**AIM OF THE EXERCISE:**
Below are records; report how many of their lines contain the word "buttons", giving only the number.

**Dataset items:**
Segment Open
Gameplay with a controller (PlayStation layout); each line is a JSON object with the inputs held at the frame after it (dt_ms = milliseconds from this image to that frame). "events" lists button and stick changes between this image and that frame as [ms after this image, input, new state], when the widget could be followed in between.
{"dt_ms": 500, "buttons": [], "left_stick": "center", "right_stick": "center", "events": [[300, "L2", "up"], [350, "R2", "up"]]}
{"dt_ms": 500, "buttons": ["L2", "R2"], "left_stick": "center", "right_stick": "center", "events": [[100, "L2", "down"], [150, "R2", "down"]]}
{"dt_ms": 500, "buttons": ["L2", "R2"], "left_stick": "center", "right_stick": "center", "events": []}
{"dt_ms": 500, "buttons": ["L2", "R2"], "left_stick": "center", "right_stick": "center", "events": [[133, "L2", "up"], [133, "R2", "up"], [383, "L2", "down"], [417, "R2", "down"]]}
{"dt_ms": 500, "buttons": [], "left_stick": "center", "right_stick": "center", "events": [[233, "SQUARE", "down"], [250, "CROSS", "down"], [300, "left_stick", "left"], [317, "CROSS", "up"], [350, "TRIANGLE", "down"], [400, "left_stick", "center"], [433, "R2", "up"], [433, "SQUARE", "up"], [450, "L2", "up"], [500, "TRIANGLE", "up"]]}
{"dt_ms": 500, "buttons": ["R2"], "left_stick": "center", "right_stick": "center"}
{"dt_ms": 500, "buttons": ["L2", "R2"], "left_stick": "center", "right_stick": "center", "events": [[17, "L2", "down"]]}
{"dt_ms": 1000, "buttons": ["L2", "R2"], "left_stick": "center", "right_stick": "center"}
Segment Closed
**ANSWER:**
8